Regardless of the litigation stage you are at, the first questions you should ask yourself are: What is the cost? And what is the benefit?
To answer those questions, you must consider not only the immediate costs and benefits, but the long-term consequences as well. Here are some of the factors to think about as you make your decision.
Think About the Timing
Sometimes, the answer may depend on where the unwanted ruling fits into the overall course of the litigation.
For example, if the ruling is on an interim matter, let’s say the temporary amount of child support that you need to pay to your ex, it may not make sense to launch an appeal because the issue will be fully and finally determined at a later date. The months that it will take between the interim hearing and the ultimate determination may not justify the hassle.
This is especially true if the amount that you are ordered to pay is not significantly different than the amount that you think you should pay; often a negligible difference can be eaten up by the time, expense and hassle to fight the issue on appeal. Plus, the court presiding over the later hearing can make retroactive adjustments to the overall support amount, if necessary.
Think About the Impact
The nature of the issue you want to appeal is also a key consideration, particularly where your child would be affected. If you succeed in appealing a short-term ruling and it means that your child’s present living arrangements, standard of living or routines will be affected, then you may end up with a short-term victory that has a longer-term negative impact on your child.
On the other hand, if the matter is significant both in time and overall litigation strategy – for example, an unfavourable ruling in connection with your pension entitlement, or an unequal division of your Net Family Property – then it may indeed be worth the time and cost to launch an appeal.
Think About the Costs
The other aspect to consider, is the question of costs. It is a basic principle in Canadian litigation that costs are generally awarded to the successful party. This means that if you have lost once and are not successful a second time on appeal, you will essentially be hit with costs a second time – and these can include some portion of the legal costs incurred by your ex as well as the fees you incurred.
Think About Why You Want to Do It
The final consideration is a more personal one: You should consider your true motivation behind fighting a ruling that does not go in your favour.
Are you doing it because you genuinely believe the outcome was not grounded in proper legal concepts, was based on an incorrect view of the facts, or was legally unfair?
Or do you simply view this unwanted ruling as a personal loss or setback, and you want to “get even” with your ex?
Divorce can be very emotional, but don’t let your emotions drive you to do something that won’t actually benefit you (and perhaps your children) after the divorce has been finalized.
Remember, you may not succeed on appeal. And even if you do, the time and expense may water down your sense of vindication. Family litigation can span for years if couples continue to fight. There can be some inherent value in bringing an end to the acrimony and moving on with your life.

WORK ORDER 1> In the text on appealing family court rulings, to whom are costs generally awarded in Canadian litigation?

RECORDS>
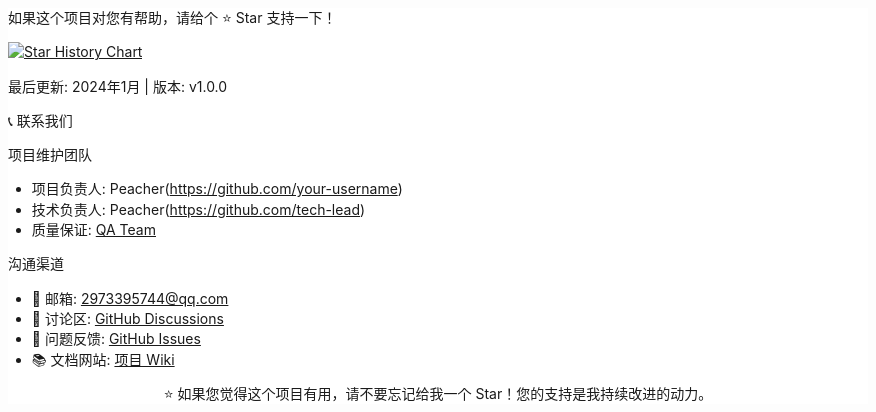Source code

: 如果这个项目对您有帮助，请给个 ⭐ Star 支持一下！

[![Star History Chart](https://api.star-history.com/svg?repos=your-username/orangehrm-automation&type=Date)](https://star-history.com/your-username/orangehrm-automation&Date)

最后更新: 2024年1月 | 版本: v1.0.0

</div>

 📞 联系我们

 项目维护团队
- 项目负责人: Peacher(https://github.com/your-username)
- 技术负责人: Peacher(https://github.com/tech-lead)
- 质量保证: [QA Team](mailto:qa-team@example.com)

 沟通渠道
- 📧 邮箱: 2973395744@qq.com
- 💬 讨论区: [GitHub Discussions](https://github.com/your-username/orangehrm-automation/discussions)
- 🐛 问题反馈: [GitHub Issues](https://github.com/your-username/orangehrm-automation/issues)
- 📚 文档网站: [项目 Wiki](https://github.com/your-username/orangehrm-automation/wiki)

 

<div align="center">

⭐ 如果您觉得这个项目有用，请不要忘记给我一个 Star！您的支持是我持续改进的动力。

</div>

* * *

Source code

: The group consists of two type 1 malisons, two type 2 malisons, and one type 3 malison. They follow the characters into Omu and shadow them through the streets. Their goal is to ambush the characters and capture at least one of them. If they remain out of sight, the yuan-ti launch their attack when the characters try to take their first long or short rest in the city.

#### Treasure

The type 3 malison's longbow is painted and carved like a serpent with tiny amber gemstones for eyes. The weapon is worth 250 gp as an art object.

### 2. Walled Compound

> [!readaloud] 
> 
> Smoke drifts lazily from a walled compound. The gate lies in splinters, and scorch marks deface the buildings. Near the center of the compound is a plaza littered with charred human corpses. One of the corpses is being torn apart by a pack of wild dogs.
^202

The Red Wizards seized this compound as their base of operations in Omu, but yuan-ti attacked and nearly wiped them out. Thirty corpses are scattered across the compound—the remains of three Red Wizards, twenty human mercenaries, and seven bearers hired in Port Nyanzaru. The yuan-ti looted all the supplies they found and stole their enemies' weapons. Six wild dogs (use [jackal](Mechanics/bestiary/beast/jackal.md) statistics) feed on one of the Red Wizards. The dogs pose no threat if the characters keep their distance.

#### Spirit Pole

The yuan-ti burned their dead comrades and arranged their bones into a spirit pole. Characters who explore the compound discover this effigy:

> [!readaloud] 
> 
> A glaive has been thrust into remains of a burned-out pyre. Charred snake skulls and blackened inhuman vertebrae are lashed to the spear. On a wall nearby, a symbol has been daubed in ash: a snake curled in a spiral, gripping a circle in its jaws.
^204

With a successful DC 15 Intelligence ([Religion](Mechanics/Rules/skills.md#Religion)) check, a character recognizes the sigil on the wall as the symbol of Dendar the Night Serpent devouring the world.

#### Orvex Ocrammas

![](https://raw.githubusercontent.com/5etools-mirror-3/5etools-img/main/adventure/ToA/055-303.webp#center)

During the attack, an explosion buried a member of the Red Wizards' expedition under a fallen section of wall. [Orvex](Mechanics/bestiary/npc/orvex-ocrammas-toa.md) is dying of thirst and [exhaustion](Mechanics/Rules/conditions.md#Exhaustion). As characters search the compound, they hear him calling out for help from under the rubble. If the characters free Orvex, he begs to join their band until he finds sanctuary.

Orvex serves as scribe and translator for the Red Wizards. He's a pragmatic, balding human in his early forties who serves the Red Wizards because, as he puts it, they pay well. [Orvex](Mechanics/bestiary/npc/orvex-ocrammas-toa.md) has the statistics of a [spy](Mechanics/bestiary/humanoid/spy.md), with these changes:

WORK ORDER 2> Filter the listing above, keeping every line that contains the string "this". Matching is case-sensitive.

WRITTEN ANSWER 1> To the successful party.

WRITTEN ANSWER 2>
The Red Wizards seized this compound as their base of operations in Omu, but yuan-ti attacked and nearly wiped them out. Thirty corpses are scattered across the compound—the remains of three Red Wizards, twenty human mercenaries, and seven bearers hired in Port Nyanzaru. The yuan-ti looted all the supplies they found and stole their enemies' weapons. Six wild dogs (use [jackal](Mechanics/bestiary/beast/jackal.md) statistics) feed on one of the Red Wizards. The dogs pose no threat if the characters keep their distance.
The yuan-ti burned their dead comrades and arranged their bones into a spirit pole. Characters who explore the compound discover this effigy:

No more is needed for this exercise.